From Edmonton Arts Council: mikikwan is a concrete reproduction of a 9,000-year-old buffalo bone hide scraper from the archives of the Royal Alberta Museum.
The artist chose the bone as his source material because of the many meanings, ideas, histories, narratives, languages and cultures embedded within it. The finished sculpture will memorialize the work of Indigenous women and the relation of that labour to the land. The sculpture also pays respect to the importance of the buffalo itself to the people living in this place, the communal aspect of its use, and its destruction with the arrival of Europeans on the Plains.
Artist Bio: Duane Linklater is Omaskêko Cree, from Moose Cree First Nation in Northern Ontario and is currently based in North Bay, Ontario. Duane attended the Milton Avery Graduate School of Arts at Bard College in upstate New York, USA, completing his Master of Fine Arts in Film and Video. He has exhibited and screened his work nationally and internationally at the Vancouver Art Gallery, Family Business Gallery in New York City, Te Tuhi Centre for Arts Auckland, New Zealand, City Arts Centre in Edinburgh, Scotland, Institute of Contemporary Arts Philadelphia and the Utah Museum of Fine Arts in Salt Lake City.

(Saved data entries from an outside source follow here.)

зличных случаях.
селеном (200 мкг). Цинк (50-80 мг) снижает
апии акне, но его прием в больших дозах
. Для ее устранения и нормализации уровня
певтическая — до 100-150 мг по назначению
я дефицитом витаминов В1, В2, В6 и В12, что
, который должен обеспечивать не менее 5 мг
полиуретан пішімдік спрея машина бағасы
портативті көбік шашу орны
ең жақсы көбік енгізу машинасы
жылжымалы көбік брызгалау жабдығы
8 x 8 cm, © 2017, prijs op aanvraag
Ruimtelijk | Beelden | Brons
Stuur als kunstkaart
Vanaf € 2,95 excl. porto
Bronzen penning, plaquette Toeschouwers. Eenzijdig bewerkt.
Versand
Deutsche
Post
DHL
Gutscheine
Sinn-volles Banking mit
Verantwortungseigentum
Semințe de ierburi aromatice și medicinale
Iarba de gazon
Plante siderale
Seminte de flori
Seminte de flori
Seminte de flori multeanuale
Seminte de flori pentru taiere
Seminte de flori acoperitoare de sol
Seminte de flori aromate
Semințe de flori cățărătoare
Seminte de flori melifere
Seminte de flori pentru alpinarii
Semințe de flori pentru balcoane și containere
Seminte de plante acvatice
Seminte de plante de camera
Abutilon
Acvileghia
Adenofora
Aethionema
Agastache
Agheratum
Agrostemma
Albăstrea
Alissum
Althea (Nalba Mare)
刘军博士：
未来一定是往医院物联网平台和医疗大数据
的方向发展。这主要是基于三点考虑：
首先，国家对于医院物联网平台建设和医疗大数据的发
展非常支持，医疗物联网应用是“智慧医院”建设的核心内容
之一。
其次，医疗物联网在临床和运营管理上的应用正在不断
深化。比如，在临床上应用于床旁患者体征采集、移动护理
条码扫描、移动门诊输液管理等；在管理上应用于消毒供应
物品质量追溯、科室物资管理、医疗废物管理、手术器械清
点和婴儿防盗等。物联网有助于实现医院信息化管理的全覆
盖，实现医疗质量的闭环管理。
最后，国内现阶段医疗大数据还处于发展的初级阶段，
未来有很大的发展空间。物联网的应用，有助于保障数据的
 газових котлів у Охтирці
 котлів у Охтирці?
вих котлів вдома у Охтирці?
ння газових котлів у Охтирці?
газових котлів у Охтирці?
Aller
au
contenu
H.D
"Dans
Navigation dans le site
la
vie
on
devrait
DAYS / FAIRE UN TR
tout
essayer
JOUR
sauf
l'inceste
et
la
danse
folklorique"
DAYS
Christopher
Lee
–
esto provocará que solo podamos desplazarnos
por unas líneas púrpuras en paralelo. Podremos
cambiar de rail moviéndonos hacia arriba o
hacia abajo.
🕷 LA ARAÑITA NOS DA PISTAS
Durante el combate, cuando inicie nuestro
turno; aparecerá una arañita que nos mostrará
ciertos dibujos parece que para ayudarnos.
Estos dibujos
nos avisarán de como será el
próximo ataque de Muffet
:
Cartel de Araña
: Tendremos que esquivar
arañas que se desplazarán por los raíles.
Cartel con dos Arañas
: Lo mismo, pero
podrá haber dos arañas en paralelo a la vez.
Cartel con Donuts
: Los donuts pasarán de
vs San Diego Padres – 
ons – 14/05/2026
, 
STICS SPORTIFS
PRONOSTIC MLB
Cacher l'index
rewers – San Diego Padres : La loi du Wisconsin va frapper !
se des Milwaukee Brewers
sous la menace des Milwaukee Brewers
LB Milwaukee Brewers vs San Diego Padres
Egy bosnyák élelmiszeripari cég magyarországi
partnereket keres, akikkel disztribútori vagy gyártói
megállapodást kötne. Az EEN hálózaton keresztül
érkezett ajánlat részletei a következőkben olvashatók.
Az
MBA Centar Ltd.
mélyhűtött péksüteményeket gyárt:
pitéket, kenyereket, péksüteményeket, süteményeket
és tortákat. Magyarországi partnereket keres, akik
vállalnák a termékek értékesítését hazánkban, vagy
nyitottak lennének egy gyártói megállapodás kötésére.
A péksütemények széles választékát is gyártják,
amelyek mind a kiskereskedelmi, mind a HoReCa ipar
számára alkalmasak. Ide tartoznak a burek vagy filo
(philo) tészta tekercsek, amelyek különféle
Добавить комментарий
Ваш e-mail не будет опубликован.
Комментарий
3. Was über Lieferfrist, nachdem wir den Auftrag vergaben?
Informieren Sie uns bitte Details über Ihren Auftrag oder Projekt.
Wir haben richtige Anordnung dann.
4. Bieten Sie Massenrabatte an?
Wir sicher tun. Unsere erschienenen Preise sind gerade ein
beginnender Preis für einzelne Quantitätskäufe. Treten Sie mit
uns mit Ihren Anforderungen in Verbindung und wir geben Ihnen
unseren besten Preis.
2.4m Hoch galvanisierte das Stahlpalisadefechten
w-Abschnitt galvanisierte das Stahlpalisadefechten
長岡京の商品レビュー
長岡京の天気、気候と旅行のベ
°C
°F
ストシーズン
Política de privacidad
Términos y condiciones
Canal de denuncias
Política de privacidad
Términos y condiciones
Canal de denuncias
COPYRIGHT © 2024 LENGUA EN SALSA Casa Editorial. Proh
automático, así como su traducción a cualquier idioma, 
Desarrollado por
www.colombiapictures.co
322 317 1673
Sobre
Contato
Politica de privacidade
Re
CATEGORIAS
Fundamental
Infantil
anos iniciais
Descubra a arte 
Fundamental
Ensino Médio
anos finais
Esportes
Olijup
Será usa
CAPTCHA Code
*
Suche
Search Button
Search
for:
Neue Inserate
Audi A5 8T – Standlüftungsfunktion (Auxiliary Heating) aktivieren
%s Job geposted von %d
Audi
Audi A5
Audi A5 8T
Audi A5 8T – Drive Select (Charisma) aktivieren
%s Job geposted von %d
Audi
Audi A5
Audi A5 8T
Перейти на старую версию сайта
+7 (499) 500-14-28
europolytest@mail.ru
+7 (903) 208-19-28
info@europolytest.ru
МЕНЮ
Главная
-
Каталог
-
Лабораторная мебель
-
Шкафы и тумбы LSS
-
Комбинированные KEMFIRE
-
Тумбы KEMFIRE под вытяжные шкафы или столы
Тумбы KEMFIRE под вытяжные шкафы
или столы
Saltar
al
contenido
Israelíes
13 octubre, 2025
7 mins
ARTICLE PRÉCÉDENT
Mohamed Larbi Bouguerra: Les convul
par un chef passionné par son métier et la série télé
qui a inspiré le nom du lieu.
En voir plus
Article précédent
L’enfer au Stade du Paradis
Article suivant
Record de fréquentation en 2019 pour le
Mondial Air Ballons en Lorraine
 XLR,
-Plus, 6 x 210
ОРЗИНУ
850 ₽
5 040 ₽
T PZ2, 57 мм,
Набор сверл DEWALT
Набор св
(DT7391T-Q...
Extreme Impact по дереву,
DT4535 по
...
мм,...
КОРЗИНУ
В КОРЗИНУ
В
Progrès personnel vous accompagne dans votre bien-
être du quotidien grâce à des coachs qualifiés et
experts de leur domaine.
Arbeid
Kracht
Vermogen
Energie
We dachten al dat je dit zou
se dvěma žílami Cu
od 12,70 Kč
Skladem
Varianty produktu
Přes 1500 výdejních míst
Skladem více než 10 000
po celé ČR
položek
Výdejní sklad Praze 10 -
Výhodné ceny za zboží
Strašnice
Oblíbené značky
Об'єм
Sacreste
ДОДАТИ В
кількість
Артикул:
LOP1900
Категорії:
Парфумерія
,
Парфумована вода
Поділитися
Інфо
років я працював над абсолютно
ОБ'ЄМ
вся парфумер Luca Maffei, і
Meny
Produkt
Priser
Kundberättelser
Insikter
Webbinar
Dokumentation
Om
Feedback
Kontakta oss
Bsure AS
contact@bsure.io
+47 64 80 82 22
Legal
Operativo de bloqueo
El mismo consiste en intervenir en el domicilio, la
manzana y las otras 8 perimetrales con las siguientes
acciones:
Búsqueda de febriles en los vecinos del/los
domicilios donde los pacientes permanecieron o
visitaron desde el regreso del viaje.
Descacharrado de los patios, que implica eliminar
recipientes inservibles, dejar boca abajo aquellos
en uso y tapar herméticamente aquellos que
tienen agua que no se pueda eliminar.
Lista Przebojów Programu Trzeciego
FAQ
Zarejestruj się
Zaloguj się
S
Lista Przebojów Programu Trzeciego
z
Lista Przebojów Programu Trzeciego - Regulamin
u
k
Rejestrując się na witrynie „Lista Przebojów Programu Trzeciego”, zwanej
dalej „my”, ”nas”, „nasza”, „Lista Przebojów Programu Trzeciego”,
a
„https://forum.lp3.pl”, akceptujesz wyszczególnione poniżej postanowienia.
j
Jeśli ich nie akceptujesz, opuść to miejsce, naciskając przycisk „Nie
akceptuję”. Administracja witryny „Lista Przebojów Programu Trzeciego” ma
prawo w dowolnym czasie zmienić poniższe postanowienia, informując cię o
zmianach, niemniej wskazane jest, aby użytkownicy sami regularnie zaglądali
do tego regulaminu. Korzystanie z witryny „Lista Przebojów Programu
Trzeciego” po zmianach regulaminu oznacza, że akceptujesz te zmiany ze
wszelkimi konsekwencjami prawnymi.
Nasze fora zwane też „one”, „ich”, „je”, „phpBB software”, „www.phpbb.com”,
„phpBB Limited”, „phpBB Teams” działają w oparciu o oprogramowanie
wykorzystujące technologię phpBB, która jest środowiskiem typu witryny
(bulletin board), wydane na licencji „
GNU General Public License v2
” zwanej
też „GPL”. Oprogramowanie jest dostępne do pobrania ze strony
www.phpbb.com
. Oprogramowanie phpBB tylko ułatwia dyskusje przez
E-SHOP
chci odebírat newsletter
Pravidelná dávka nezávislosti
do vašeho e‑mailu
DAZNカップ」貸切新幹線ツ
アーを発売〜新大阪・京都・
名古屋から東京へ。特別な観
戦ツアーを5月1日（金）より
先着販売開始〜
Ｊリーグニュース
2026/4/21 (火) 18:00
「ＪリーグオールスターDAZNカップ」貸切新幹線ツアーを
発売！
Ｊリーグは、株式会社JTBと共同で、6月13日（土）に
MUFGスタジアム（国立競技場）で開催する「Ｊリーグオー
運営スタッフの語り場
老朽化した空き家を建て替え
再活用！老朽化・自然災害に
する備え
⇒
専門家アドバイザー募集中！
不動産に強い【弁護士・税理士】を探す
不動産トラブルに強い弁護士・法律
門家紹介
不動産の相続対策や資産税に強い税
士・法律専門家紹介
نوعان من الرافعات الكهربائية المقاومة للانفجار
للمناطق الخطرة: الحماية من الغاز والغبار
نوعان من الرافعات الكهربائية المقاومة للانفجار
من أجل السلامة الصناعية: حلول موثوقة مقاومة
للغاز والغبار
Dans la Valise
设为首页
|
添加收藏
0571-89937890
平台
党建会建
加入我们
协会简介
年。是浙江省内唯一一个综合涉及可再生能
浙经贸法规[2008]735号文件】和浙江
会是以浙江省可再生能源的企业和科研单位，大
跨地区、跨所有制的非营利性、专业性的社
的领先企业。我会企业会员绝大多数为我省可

His collaborative film project with Brian Jungen, Modest Livelihood, was originally presented at the Walter Phillips Gallery at The Banff Centre as a part of dOCUMENTA (13) with subsequent exhibitions of this work at the Logan Centre Gallery at the University of Chicago, and the Art Gallery of Ontario. In 2013, Duane received the Sobey Art Award given to an artist under 40.